• **TO DO**: Please return the lines below verbatim, beginning at the one that has "Lányka fürdőruhák" and stopping after the one that has "IJsselmonde.", and add no other lines.

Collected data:
++++++++

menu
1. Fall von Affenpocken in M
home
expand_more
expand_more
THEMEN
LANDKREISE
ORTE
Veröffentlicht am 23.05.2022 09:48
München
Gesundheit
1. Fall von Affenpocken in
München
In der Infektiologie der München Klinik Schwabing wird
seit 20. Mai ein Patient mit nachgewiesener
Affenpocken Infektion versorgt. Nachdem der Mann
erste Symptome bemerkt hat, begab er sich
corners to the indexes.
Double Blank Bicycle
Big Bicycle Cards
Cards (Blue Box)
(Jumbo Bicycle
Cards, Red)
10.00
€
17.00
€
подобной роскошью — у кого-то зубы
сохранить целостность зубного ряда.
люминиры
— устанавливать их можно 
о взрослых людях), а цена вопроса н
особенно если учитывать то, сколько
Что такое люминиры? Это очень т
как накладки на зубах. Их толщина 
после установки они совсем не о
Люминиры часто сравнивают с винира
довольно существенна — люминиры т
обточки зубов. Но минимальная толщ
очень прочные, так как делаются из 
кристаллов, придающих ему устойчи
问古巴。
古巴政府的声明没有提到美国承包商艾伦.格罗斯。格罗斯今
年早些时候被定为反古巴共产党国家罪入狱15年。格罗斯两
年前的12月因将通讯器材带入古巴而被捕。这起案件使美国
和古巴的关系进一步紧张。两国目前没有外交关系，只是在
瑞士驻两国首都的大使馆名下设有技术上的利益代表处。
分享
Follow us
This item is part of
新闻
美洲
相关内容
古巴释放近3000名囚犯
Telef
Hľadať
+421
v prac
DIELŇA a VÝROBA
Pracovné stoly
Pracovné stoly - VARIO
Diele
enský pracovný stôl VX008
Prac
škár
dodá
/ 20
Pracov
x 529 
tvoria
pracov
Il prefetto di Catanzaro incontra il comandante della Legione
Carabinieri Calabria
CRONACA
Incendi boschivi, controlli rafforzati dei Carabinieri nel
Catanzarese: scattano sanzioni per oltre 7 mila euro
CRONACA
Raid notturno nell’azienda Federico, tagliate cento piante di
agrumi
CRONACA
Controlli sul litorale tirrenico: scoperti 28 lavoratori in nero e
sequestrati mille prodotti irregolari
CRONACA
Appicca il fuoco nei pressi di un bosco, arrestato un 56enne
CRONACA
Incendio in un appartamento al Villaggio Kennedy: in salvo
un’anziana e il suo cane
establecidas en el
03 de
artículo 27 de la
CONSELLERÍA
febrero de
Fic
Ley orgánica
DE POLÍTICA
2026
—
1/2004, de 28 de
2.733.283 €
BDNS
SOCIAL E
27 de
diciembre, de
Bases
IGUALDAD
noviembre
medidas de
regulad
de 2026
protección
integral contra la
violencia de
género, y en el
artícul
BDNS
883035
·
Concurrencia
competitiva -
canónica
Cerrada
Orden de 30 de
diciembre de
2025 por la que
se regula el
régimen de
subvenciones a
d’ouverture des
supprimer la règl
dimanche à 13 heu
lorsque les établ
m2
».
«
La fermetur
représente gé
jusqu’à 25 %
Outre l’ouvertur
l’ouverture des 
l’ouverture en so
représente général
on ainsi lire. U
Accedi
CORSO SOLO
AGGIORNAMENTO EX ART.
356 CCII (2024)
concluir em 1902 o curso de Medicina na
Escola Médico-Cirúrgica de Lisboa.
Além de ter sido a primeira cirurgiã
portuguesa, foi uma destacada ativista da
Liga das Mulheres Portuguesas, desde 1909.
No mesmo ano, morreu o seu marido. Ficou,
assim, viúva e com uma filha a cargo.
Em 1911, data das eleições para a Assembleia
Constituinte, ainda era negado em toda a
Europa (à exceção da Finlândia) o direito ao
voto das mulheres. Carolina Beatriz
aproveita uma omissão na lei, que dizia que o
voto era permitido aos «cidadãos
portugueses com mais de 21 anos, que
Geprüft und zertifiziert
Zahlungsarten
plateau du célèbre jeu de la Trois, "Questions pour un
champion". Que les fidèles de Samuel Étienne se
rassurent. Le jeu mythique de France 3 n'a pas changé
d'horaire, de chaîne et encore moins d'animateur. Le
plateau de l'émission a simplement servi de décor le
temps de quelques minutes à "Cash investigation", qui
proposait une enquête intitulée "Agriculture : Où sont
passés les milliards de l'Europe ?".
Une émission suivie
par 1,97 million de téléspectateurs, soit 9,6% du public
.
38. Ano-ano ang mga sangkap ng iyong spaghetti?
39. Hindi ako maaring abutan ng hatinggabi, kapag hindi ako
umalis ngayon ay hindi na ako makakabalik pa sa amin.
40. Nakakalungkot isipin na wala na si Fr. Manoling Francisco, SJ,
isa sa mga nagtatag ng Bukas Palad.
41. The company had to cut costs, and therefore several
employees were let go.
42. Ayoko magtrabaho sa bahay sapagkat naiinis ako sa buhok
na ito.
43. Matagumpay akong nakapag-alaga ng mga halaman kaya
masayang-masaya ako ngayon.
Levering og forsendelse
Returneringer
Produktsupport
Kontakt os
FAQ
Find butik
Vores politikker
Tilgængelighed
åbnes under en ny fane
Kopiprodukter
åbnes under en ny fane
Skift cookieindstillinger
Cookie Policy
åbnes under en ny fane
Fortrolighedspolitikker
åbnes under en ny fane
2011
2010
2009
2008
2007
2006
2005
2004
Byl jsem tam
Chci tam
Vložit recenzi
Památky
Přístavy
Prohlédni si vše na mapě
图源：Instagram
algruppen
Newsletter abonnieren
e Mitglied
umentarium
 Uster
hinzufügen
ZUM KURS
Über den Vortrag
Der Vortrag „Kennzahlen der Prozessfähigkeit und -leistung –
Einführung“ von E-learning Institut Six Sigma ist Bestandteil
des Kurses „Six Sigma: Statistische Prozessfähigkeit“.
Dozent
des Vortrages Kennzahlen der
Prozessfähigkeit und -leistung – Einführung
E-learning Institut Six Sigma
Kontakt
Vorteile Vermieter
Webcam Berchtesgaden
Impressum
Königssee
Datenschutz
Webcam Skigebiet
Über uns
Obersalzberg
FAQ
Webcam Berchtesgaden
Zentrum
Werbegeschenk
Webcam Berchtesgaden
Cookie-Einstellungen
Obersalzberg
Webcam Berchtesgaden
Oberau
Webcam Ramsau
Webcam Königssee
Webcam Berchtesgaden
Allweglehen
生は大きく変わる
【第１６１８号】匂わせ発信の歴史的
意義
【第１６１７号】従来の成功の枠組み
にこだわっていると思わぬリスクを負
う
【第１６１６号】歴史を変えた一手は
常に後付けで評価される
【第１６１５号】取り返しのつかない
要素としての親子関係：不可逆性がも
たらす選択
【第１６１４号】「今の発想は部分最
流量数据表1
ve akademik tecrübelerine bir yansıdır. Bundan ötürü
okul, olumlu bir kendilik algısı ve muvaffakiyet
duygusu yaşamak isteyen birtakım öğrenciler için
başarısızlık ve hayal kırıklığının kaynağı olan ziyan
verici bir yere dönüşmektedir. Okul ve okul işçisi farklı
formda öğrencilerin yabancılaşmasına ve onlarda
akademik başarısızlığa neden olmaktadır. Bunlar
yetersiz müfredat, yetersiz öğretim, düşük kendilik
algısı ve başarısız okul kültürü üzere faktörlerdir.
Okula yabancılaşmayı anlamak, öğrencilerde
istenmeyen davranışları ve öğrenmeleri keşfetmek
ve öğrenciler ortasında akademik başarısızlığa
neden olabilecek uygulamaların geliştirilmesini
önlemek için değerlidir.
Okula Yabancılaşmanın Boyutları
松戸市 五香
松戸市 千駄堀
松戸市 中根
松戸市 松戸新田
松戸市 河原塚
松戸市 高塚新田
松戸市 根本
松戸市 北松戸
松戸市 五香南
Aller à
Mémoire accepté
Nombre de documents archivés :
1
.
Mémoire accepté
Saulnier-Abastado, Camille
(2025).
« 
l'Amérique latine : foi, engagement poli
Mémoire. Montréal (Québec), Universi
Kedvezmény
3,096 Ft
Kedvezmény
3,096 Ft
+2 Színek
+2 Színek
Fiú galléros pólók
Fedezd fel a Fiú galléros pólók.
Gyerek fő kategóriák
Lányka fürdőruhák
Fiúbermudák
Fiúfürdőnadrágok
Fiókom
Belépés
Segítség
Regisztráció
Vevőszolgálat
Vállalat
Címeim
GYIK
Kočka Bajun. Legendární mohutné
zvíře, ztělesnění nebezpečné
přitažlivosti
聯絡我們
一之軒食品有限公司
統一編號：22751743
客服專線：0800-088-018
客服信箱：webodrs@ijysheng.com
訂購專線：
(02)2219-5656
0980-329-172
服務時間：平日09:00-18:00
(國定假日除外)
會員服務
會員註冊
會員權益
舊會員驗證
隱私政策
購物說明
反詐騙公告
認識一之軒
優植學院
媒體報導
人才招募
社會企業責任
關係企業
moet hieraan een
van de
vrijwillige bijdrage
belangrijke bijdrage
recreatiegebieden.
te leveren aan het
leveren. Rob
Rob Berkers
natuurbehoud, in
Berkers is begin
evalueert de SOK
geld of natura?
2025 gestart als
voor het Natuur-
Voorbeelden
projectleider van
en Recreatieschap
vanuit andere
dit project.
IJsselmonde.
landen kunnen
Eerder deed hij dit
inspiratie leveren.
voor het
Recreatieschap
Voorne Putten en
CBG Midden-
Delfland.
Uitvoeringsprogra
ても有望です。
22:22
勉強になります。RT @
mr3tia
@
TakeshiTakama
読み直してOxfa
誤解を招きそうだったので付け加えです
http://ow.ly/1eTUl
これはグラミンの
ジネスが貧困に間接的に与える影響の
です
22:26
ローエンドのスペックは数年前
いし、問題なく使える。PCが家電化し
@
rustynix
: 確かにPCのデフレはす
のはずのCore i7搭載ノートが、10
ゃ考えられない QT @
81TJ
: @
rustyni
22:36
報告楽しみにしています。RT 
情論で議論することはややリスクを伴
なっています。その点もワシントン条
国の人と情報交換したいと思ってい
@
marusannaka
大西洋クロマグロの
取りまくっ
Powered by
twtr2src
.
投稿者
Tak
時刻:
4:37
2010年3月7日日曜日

++++++++

• **COMPLETED EXERCISE**:
Lányka fürdőruhák
Fiúbermudák
Fiúfürdőnadrágok
Fiókom
Belépés
Segítség
Regisztráció
Vevőszolgálat
Vállalat
Címeim
GYIK
Kočka Bajun. Legendární mohutné
zvíře, ztělesnění nebezpečné
přitažlivosti
聯絡我們
一之軒食品有限公司
統一編號：22751743
客服專線：0800-088-018
客服信箱：webodrs@ijysheng.com
訂購專線：
(02)2219-5656
0980-329-172
服務時間：平日09:00-18:00
(國定假日除外)
會員服務
會員註冊
會員權益
舊會員驗證
隱私政策
購物說明
反詐騙公告
認識一之軒
優植學院
媒體報導
人才招募
社會企業責任
關係企業
moet hieraan een
van de
vrijwillige bijdrage
belangrijke bijdrage
recreatiegebieden.
te leveren aan het
leveren. Rob
Rob Berkers
natuurbehoud, in
Berkers is begin
evalueert de SOK
geld of natura?
2025 gestart als
voor het Natuur-
Voorbeelden
projectleider van
en Recreatieschap
vanuit andere
dit project.
IJsselmonde.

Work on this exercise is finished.